# Brief:
Reproduce the data from the line with "29年9月末迄）となります・「馬喰横" to the line with "SITO UFFICIALE DEI COMUNI DEL", including both of those lines. Leave the pictures out of your answer.

# Data under study:
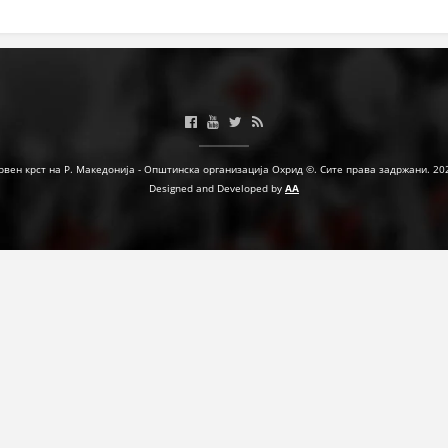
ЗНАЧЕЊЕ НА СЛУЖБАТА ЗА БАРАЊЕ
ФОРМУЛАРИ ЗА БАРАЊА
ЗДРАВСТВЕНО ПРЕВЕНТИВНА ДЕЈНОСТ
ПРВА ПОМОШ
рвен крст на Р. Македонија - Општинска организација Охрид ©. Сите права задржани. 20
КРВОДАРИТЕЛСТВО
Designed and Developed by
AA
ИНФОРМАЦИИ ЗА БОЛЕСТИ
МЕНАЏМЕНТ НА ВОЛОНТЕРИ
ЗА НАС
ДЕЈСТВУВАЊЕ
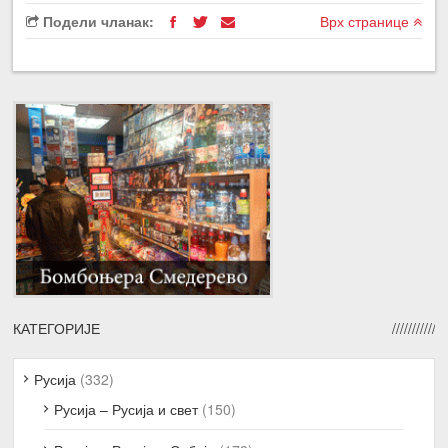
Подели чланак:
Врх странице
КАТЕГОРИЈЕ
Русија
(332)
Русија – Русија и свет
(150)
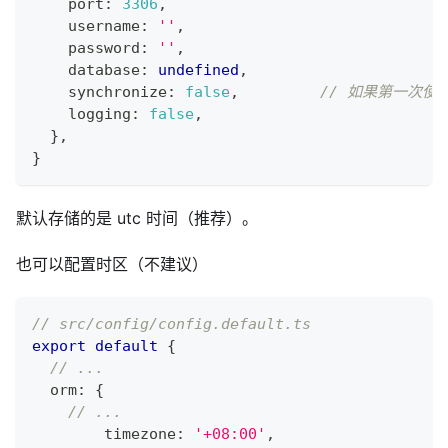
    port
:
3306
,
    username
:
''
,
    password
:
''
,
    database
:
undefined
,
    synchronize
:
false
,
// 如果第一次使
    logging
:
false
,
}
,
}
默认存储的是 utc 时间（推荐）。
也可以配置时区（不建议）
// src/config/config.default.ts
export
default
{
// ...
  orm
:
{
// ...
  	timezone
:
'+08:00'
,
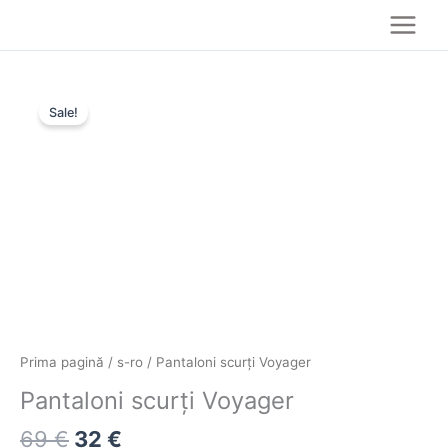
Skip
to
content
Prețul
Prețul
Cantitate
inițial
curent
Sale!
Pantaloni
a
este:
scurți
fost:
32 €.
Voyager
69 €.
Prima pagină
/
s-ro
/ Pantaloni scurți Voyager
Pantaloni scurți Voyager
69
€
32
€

---

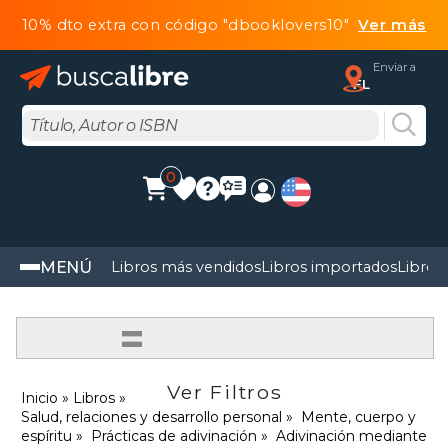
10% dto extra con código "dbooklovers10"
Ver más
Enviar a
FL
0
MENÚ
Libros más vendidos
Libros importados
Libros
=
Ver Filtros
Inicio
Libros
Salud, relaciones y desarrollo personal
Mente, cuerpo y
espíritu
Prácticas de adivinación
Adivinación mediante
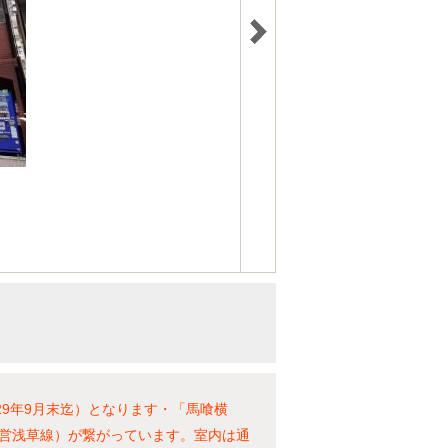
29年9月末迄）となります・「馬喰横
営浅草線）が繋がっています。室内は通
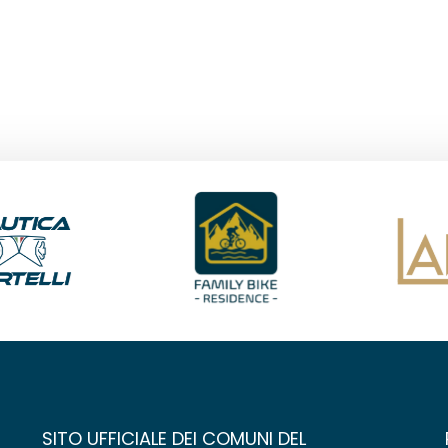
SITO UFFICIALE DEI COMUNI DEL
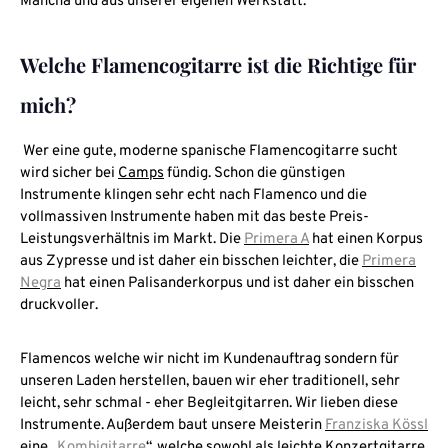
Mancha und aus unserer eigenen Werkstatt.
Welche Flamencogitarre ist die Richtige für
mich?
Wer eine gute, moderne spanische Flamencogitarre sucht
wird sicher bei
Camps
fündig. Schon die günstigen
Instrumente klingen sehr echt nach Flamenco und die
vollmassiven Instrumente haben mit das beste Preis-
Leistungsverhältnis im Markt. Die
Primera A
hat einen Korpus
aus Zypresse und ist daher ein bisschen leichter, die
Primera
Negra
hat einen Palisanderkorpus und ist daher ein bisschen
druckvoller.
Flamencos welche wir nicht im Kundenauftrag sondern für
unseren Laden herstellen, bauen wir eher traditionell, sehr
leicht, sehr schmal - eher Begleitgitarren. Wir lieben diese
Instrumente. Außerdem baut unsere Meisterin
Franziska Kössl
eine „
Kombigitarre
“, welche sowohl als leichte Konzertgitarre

# Finished exercise:
29年9月末迄）となります・「馬喰横
営浅草線）が繋がっています。室内は通
SITO UFFICIALE DEI COMUNI DEL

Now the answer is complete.